Adapting to and mitigating the effects of climate change are achievable, but uniting governments around the world todo so remains a challenge, says a leading expert with the World Health Organization.
Diarmid Campbell-Lendrum, co-ordinator of climate change and health policy for the WHO, says debating climate science doesn’t always capture people’s attention.
Linking climate change to its impact on health care, however, tends to personalize the issue in clearer terms for people.
Campbell-Lendrum says the health viewpoint brings the issue to a local or regional level, a grassroots-fueled initiative of concern that is necessary to ultimately influence government decision-makers.
“Change has to start at the regional and local level. There are mitigation and adaptation things we have to do, such a greenhouse gas emission reduction, but there is no guarantee we will do it,” he said.
He cited the example of California, a leading proponent of climate change policy advocacy in the U.S., which drew support about climate change not by the science, but through a commercial that focused on a young child with asthma and what uncertain future the youngster will face if climate change is left unchecked.
He said the ad was very effective because it personalized the issue, which at the time was being advocated for by then California Republican governor Arnold Schwarzenegger, who has since become a leading global climate change advocate.
Campbell-Lendrum was one of several keynote speakers at Making The Links 2018: Climate Change, Community Health & Resilience, a conference co-sponsored by Interior Health, Simon Fraser University Faculty of Health Sciences and the Shift organization which advocates for business and human rights collaboration.
Participants from across Canada have descended on the Laurel Packinghouse in downtown Kelowna, site of the two-day symposium.
Campbell-Lendrum, speaking via video from Europe, said 23 per cent of all fatalities around the globe are directly linked to the environment, which will only escalate if pollution impacts coupled with extreme weather events due to climate change are ignored.

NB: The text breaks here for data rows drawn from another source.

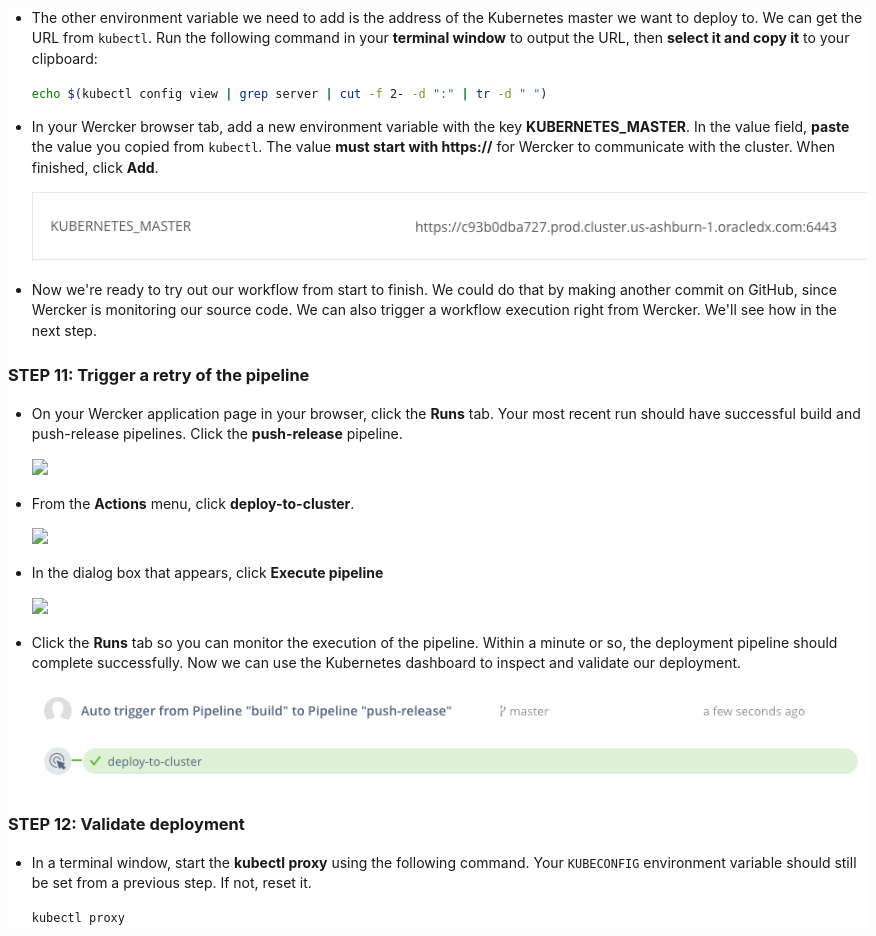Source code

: - The other environment variable we need to add is the address of the Kubernetes master we want to deploy to. We can get the URL from `kubectl`. Run the following command in your **terminal window** to output the URL, then **select it and copy it** to your clipboard:

  ```bash
  echo $(kubectl config view | grep server | cut -f 2- -d ":" | tr -d " ")
  ```

- In your Wercker browser tab, add a new environment variable with the key **KUBERNETES_MASTER**. In the value field, **paste** the value you copied from `kubectl`. The value **must start with https://** for Wercker to communicate with the cluster. When finished, click **Add**.

  ![](images/200/55.png)

- Now we're ready to try out our workflow from start to finish. We could do that by making another commit on GitHub, since Wercker is monitoring our source code. We can also trigger a workflow execution right from Wercker. We'll see how in the next step.

### **STEP 11**: Trigger a retry of the pipeline

- On your Wercker application page in your browser, click the **Runs** tab. Your most recent run should have successful build and push-release pipelines. Click the **push-release** pipeline.

  ![](images/200/39.png)

- From the **Actions** menu, click **deploy-to-cluster**.

  ![](images/200/40.png)

- In the dialog box that appears, click **Execute pipeline**

  ![](images/200/41.png)

- Click the **Runs** tab so you can monitor the execution of the pipeline. Within a minute or so, the deployment pipeline should complete successfully. Now we can use the Kubernetes dashboard to inspect and validate our deployment.

  ![](images/200/42.png)

### **STEP 12**: Validate deployment

- In a terminal window, start the **kubectl proxy** using the following command. Your `KUBECONFIG` environment variable should still be set from a previous step. If not, reset it.

  ```bash
  kubectl proxy
  ```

“Climate change means more hurricanes in number and severity, increase in transmission of infectious diseases, more frequency of heat wave severity, sea levels rising which will submerge some island countries and impact low lying areas in other countries,” he said.

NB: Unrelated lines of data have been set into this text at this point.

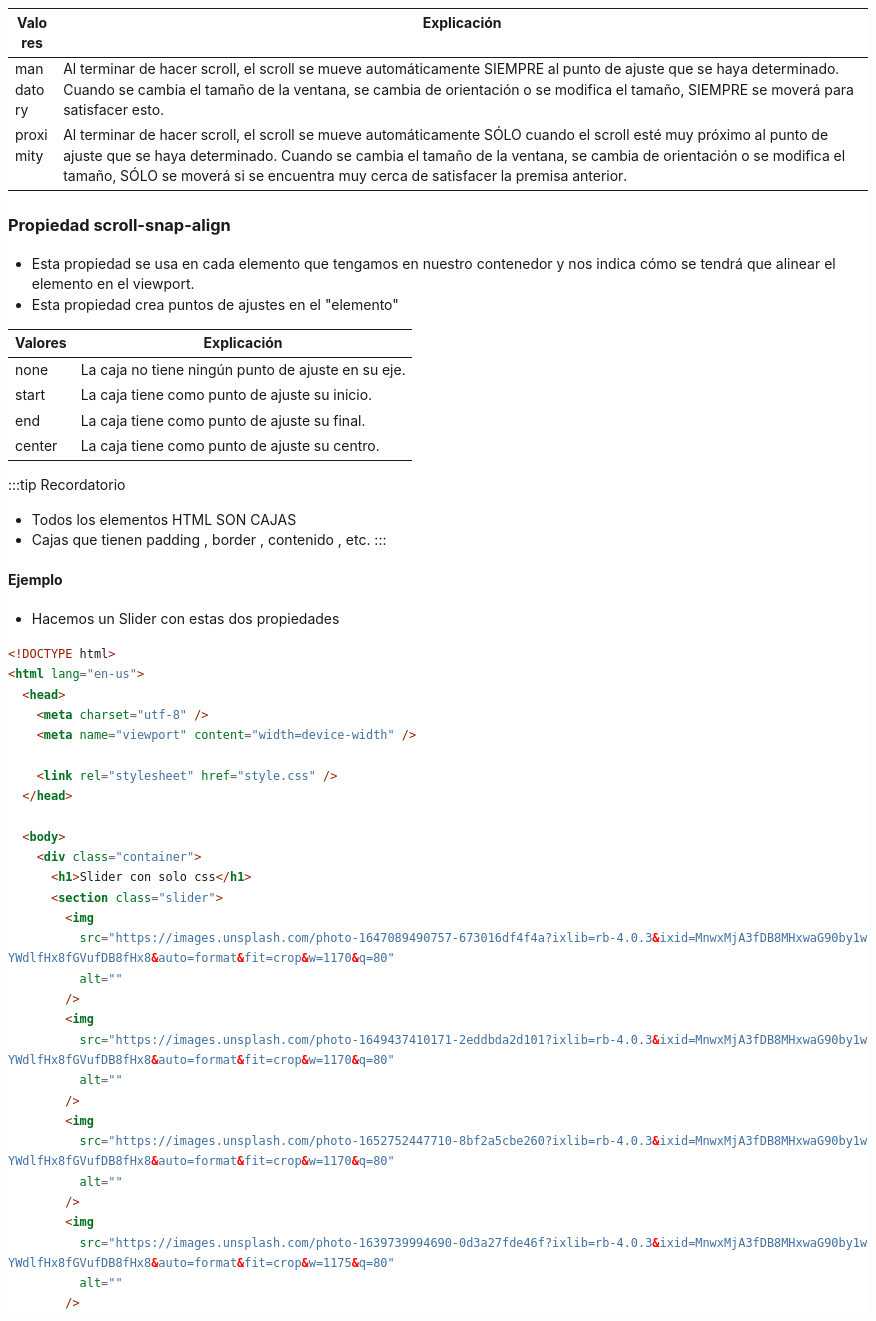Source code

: | Valores  | Explicación  |
| - | - |
|  mandatory |  Al terminar de hacer scroll, el scroll se mueve automáticamente SIEMPRE al punto de ajuste que se haya determinado. Cuando se cambia el tamaño de la ventana, se cambia de orientación o se modifica el tamaño, SIEMPRE se moverá para satisfacer esto. |
|  proximity |  Al terminar de hacer scroll, el scroll se mueve automáticamente SÓLO cuando el scroll esté muy próximo al punto de ajuste que se haya determinado. Cuando se cambia el tamaño de la ventana, se cambia de orientación o se modifica el tamaño, SÓLO se moverá si se encuentra muy cerca de satisfacer la premisa anterior. |
### Propiedad scroll-snap-align
- Esta propiedad se usa en cada elemento que tengamos en nuestro contenedor y nos indica cómo se tendrá que alinear el elemento en el viewport.
- Esta propiedad crea puntos de ajustes en el "elemento"
  
| Valores  | Explicación  |
| - | - |
|  none |  La caja no tiene ningún punto de ajuste en su eje. |
|  start |  La caja tiene como punto de ajuste su inicio. |
|  end |  La caja tiene como punto de ajuste su final. |
|  center |  La caja tiene como punto de ajuste su centro. |

:::tip Recordatorio
- Todos los elementos HTML SON CAJAS 
- Cajas que tienen padding , border , contenido , etc.
:::

#### Ejemplo
- Hacemos un Slider con estas dos propiedades
```html
<!DOCTYPE html>
<html lang="en-us">
  <head>
    <meta charset="utf-8" />
    <meta name="viewport" content="width=device-width" />

    <link rel="stylesheet" href="style.css" />
  </head>

  <body>
    <div class="container">
      <h1>Slider con solo css</h1>
      <section class="slider">
        <img
          src="https://images.unsplash.com/photo-1647089490757-673016df4f4a?ixlib=rb-4.0.3&ixid=MnwxMjA3fDB8MHxwaG90by1wYWdlfHx8fGVufDB8fHx8&auto=format&fit=crop&w=1170&q=80"
          alt=""
        />
        <img
          src="https://images.unsplash.com/photo-1649437410171-2eddbda2d101?ixlib=rb-4.0.3&ixid=MnwxMjA3fDB8MHxwaG90by1wYWdlfHx8fGVufDB8fHx8&auto=format&fit=crop&w=1170&q=80"
          alt=""
        />
        <img
          src="https://images.unsplash.com/photo-1652752447710-8bf2a5cbe260?ixlib=rb-4.0.3&ixid=MnwxMjA3fDB8MHxwaG90by1wYWdlfHx8fGVufDB8fHx8&auto=format&fit=crop&w=1170&q=80"
          alt=""
        />
        <img
          src="https://images.unsplash.com/photo-1639739994690-0d3a27fde46f?ixlib=rb-4.0.3&ixid=MnwxMjA3fDB8MHxwaG90by1wYWdlfHx8fGVufDB8fHx8&auto=format&fit=crop&w=1175&q=80"
          alt=""
        />
```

“In some parts of the world, the health care systems will collapse because they will be unable to cope with the impact of these environment changes.”
That said, there’s still reason for optimism, as people are becoming more energized to the realities of climate change and finding a focus by improving health care inequities.

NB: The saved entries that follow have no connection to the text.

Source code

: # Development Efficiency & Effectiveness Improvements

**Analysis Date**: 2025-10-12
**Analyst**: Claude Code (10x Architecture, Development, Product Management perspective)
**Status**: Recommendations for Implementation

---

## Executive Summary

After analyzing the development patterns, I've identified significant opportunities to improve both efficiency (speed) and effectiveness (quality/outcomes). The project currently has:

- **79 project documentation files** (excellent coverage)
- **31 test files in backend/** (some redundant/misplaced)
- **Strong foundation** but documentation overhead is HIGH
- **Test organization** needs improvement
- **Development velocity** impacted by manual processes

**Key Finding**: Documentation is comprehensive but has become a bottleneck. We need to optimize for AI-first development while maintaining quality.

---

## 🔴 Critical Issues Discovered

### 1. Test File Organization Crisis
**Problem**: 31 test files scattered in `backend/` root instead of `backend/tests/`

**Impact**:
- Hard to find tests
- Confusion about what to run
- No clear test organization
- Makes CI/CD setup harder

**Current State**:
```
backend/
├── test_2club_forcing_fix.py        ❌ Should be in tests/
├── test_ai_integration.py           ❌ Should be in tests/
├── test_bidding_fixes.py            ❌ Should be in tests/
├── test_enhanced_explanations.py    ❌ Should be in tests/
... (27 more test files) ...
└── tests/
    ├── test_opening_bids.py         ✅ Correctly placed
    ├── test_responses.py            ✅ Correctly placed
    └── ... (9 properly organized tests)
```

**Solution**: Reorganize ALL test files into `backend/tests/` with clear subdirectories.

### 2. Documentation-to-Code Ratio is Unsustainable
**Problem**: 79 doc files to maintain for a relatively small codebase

“We are seeing a large number of health care improvements projects around the world now whereas seven to eight years ago nothing like that was being done,” he said, citing the example of a new hospital built in a Caribbean country that was structurally built to withstand hurricane force winds and reliant on Green energy sources.
Trevor Murdock, a climate scientist at the University of Victoria, said the weather we have experienced the past two years in the Okanagan is the trend to expect looking to the future—more extreme precipitation events, hotter than previous normal summers, reduced snowpack in the winter which will lead to lower streamflows.
“Having up to a 60 per cent decrease in snowpack for Metro Vancouver is going to pose challenges to our water supply over time,” Murdock said.
“The number of days above 25 C will double or triple in future compared to the past.”